What you are asked to do: Copy the post on overcoming procrastination from "Let’s Share Strategies" up to and including "sources of procrastination.", substituting "minor" for "trivial".

Page text:
== Segment start ==

Let’s Share Strategies for Overcoming Procrastination
Almost everyone procrastinates at some point. Procrastination is often associated as one of the
major issues that people with ADHD have a difficult time managing. They put of important tasks
that need to be done today and may focus on trivial tasks which only delay their important priorities.
There are many sources of procrastination.
I thought it might be a good topic to explore. We could introduce some of the different sources
of Procrastination and ask some key questions and share strategies that have helped you
overcome your tendencies to procrastinate. QUESTION: Does this sound like a good idea that
you would be interested in learning more about?
Posted by .(JavaScript must be enabled to view this email address) on 11/19 at 04:18 PM
That sounds great, David! One of my favorite ways to battle procrastination is to pick one small action that will move me forward on the issue at hand, set my timer for 10-15 minutes, and get moving! I tell myself that I can struggle through anything for 10 or 15 minutes, and I give myself permission to stop when the timer goes off.
I’ll be interested to hear what others do.

== Segment end ==

(Source data)
== Segment start ==

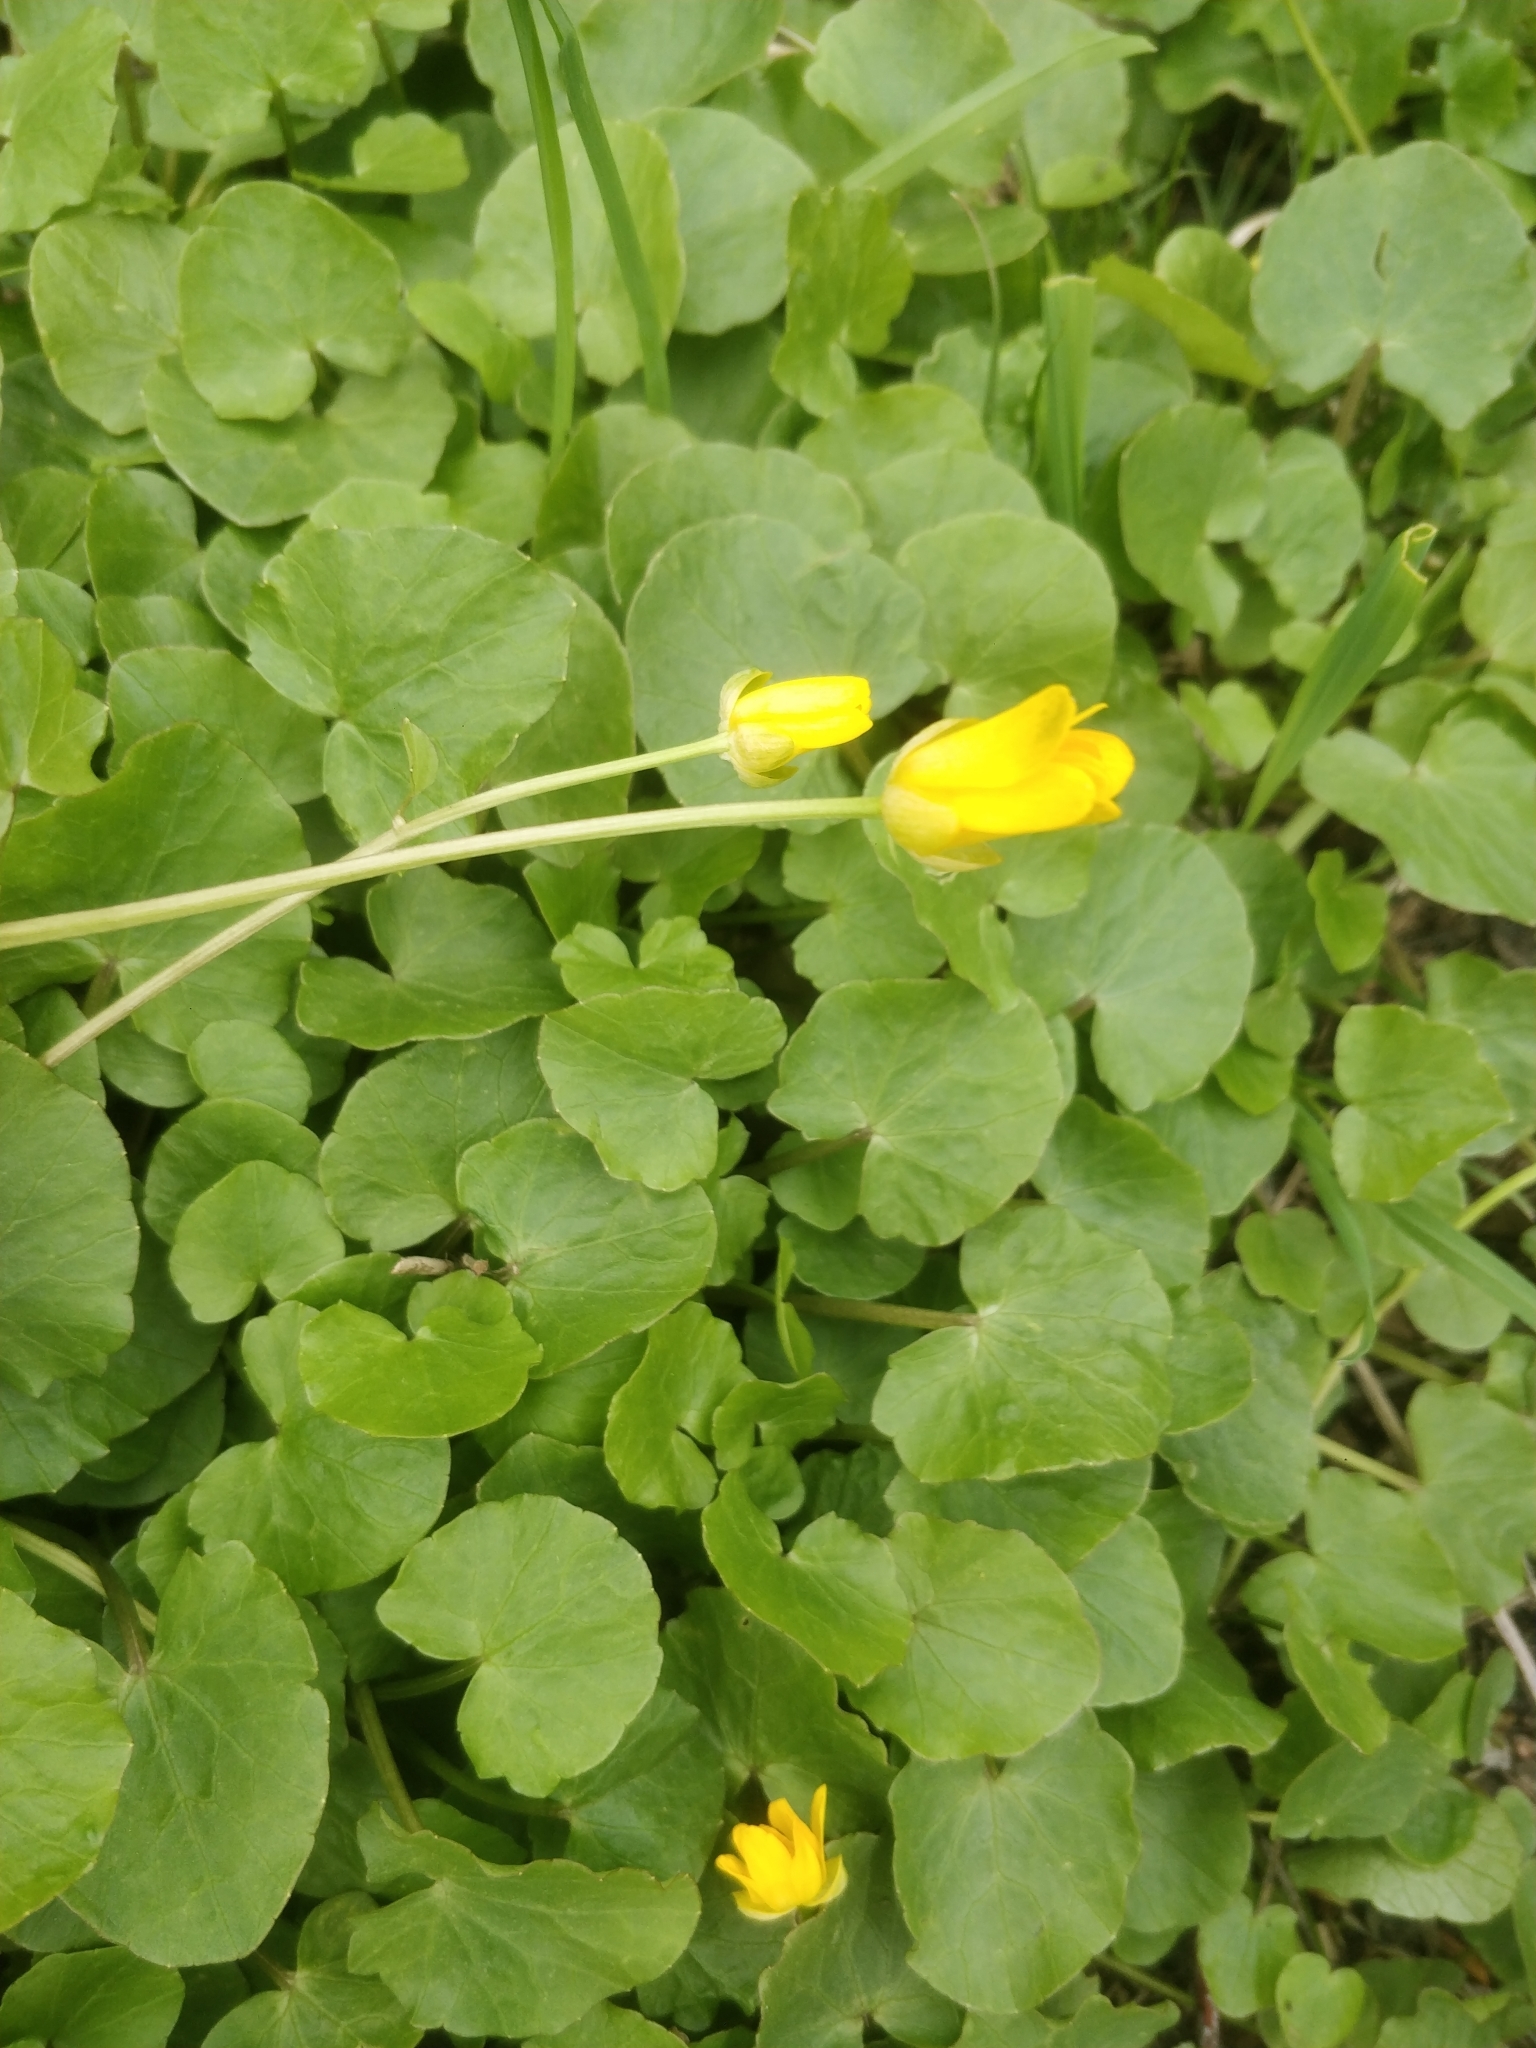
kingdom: Plantae
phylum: Tracheophyta
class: Magnoliopsida
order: Ranunculales
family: Ranunculaceae
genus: Ficaria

== Segment end ==

Answer:
Let’s Share Strategies for Overcoming Procrastination
Almost everyone procrastinates at some point. Procrastination is often associated as one of the
major issues that people with ADHD have a difficult time managing. They put of important tasks
that need to be done today and may focus on minor tasks which only delay their important priorities.
There are many sources of procrastination.